• [Text block]
The end of the Gates era

The end of the Gates era

Over the arc of its history — which is not that long, in the scheme of things — the Defense Department tends not to change very much. It grows and spends and tends to get the things it wants, eventually, despite the occasional speed bumps thrown up by the people who run it. Louis Johnson scrapped the aircraft carrier USS United States, but the Navy soon got its big flattops. Robert McNamara tried to force the Air Force and Navy to accept a compromise neither really loved in the F-111 Aardvark, but both services eventually got the fighters they really wanted. No earthly power could stop the military-industrial-legislative complex from acquiring the V-22 Osprey. Etc.

And yet Robert Gates will wind up his tenure as having been one of the most successful secretaries of defense at forcing his will on the thousand-tentacled clockwork octopus we call the Pentagon. His biggest foil was the Air Force: He fired its top leadership after the service grew lax in its nuclear mission and pushed back too hard against the unglamorous UAVs Gates wanted for Iraq and Afghanistan. When he wanted to extol the virtues of air power, Gates flew onto an aircraft carrier. He lopped off the F-22 program, a symbol of traditional fighter pilot Aim-Highism if there ever was one, and, lest we forget, he cut the Air Force’s beloved next generation bomber — before eventually bringing it back.

The other services didn’t get off easy, either: The Army had to give up its dreams of vast tinker-toy battlefields where a UAV that looks like a shop-vac can beam HD video to a soldier’s wristwatch. The Navy lost the huge futuristic cruiser that was becoming the ultimate fantasy for surface warfare officers. And the Marines, of course, had to give up their dear high-speed swimming APC, a living emblem of their legendary exploits. The Gates era, from the perspective of the services, cost each of them a fundamental piece of its identity, as Gates forced them to take their eyes off the stars and put them back onto the battlefield. Now, the Air Force can’t buy enough little robot airplanes to fly racetracks over the desert; the Army can’t buy enough new trucks to keep its soldiers safe; and the Navy can’t stop reminding everyone how many sailors it has serving on the ground in the Middle East, not out on those silly ships at sea.

• [Set of tasks]
1. In the piece on the end of the Gates era, which aircraft carrier did Louis Johnson scrap?
2. Write the next paragraph of the piece on the end of the Gates era, picking up after its final sentence.

• [Available data]

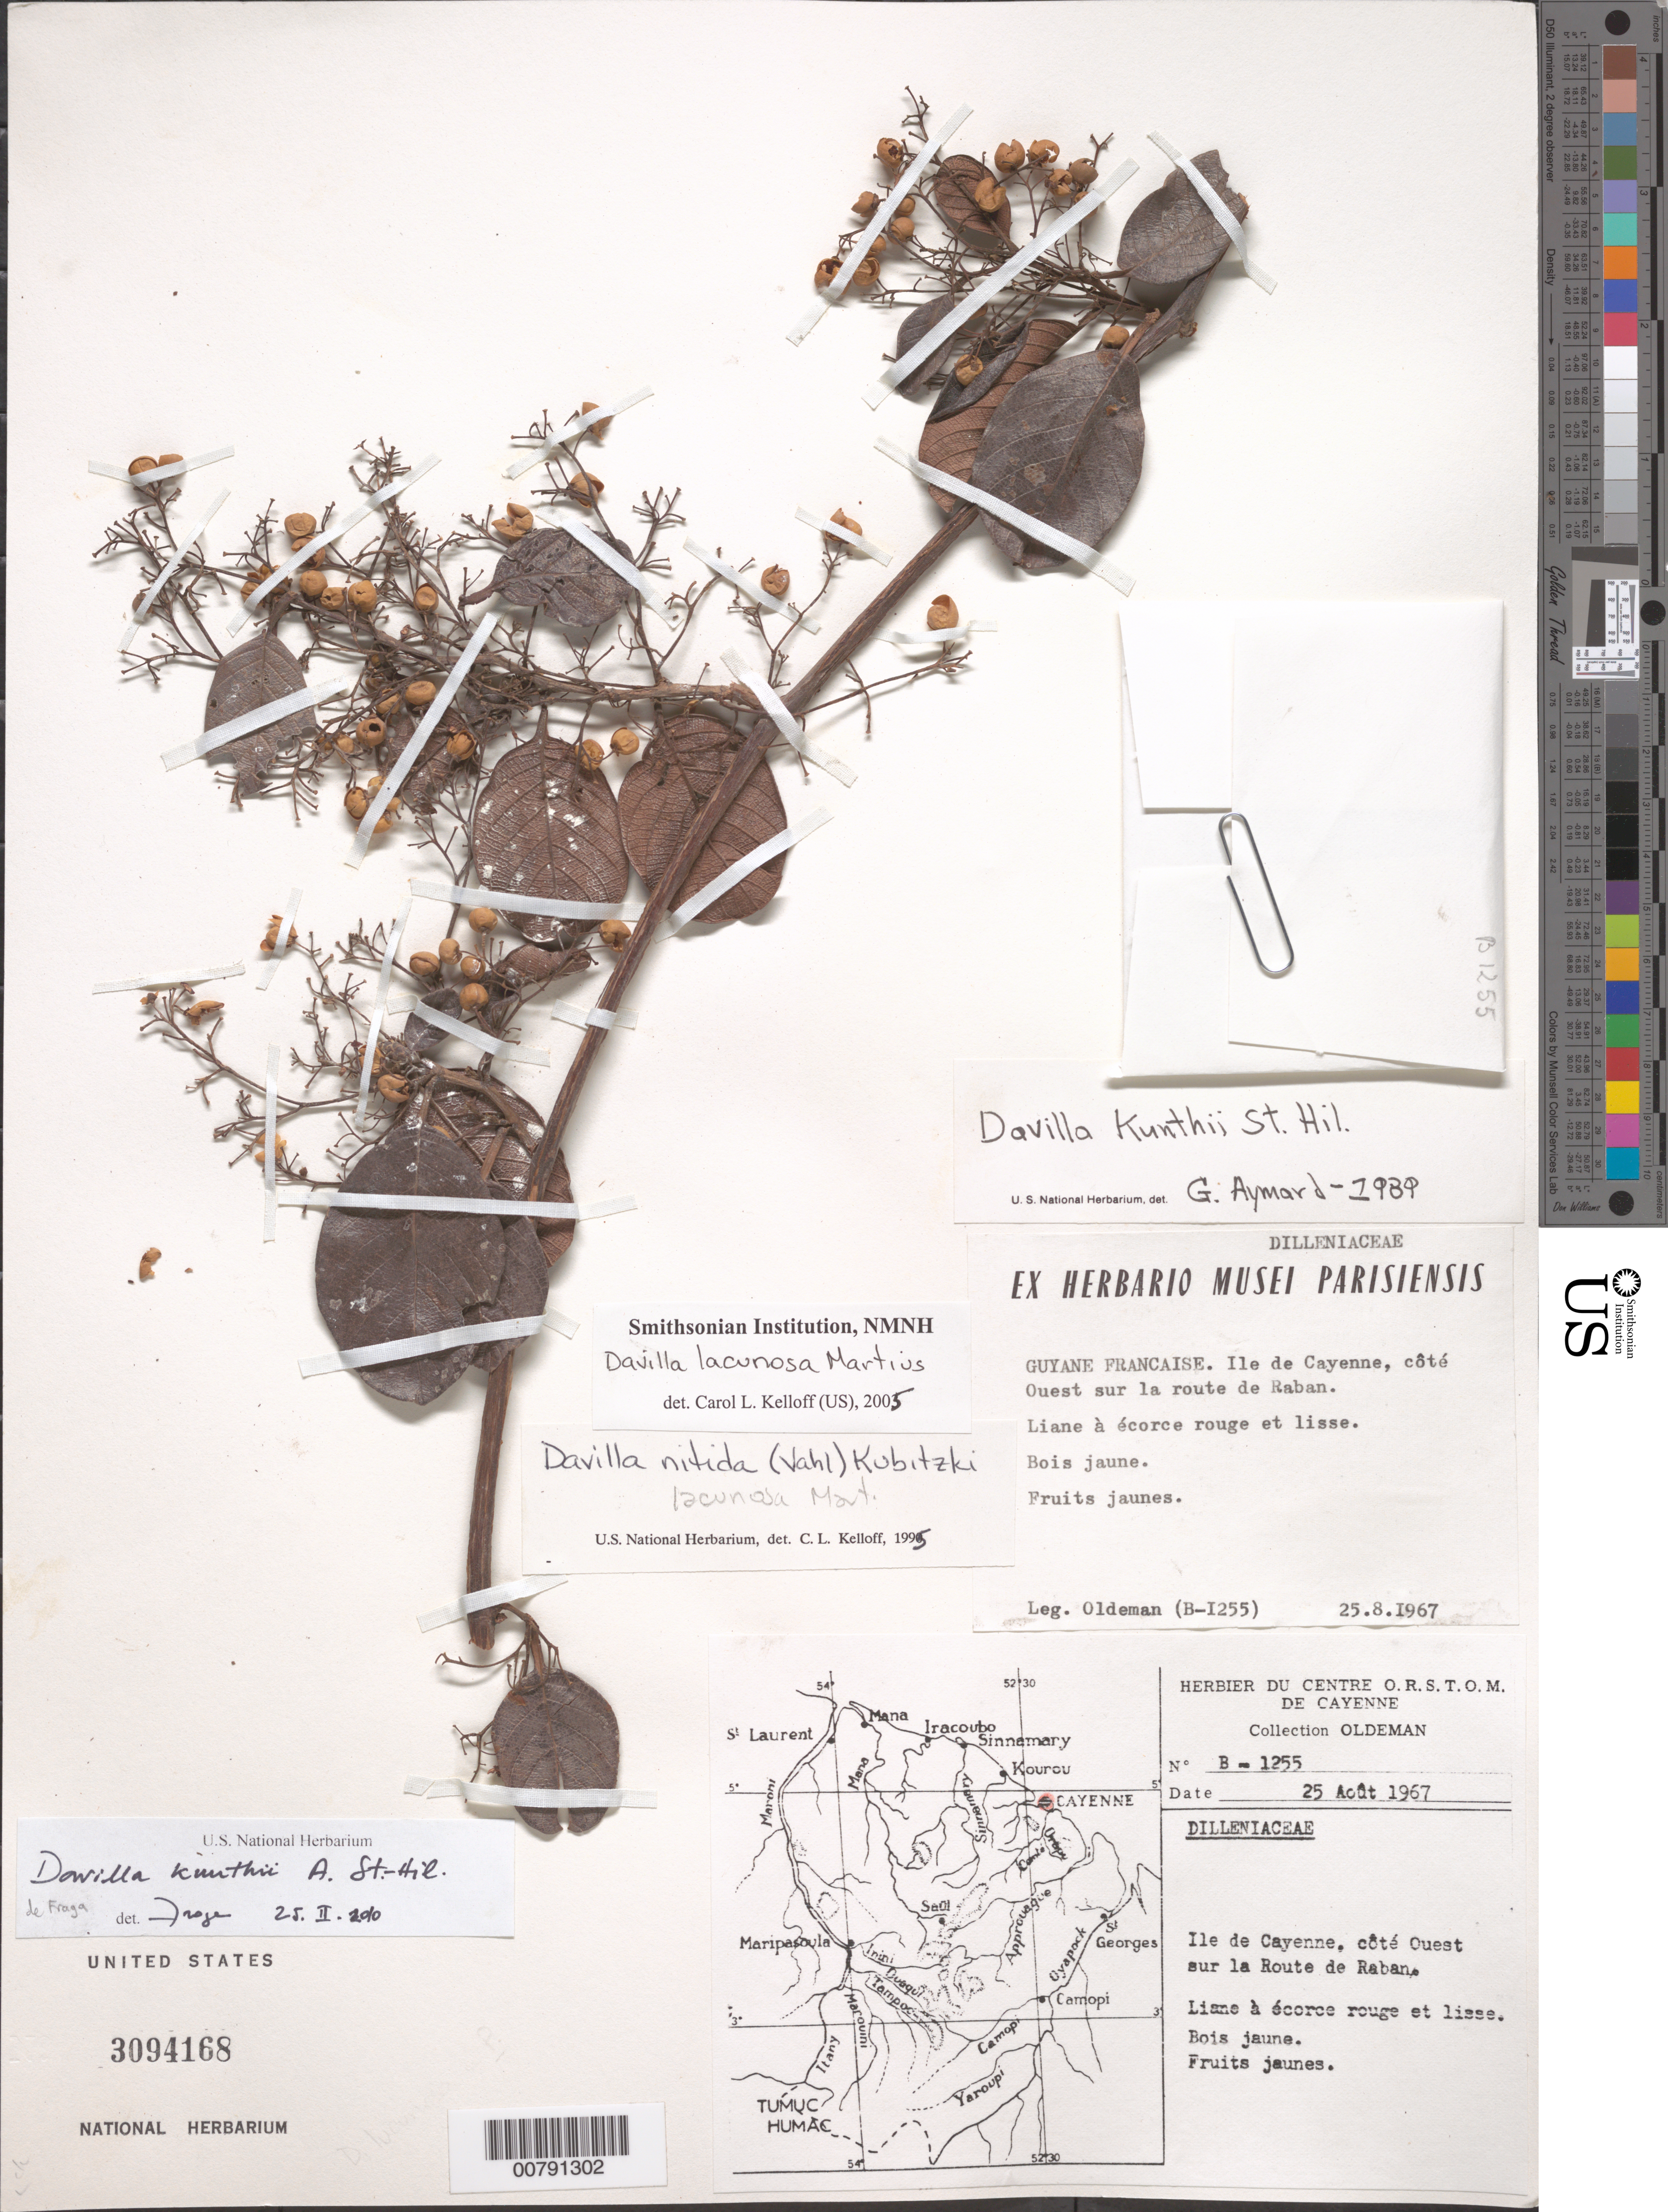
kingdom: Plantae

• [Task responses]
1. The USS United States.

2.
With the end of Gates’ tenure now only weeks away, the biggest question is: Did it take? Will it last? Gates himself recognized the Pentagon’s tendency to fall back into familiar ways; he warned as much in his speech to the Air Force Academy in March:

“This country requires all the capabilities we have in the services — yes, I mean carriers, tac-air, tanks, and amphibious assault — but the way we use them in the 21st Century will almost certainly not be the way they were used in the 20th Century. Above all, the services must not return to the last century’s mindset after Iraq and Afghanistan, but prepare and plan for a very different world than we all left in 2001.”

Gates forced the Air Force to accept a new type of warfare that was abhorrent to its traditional pilot-centric culture. Will the UAV become a long-term part of the way it does business? How much will the Navy resist the long-term plan to lower the requirement for aircraft carriers over the coming decades? And will the Army really go along with Gates’ planned reduction in end strength when the time comes?

Gates won’t be around — few secretaries of defense are in office long enough to see many decisions pay off. But the services will be.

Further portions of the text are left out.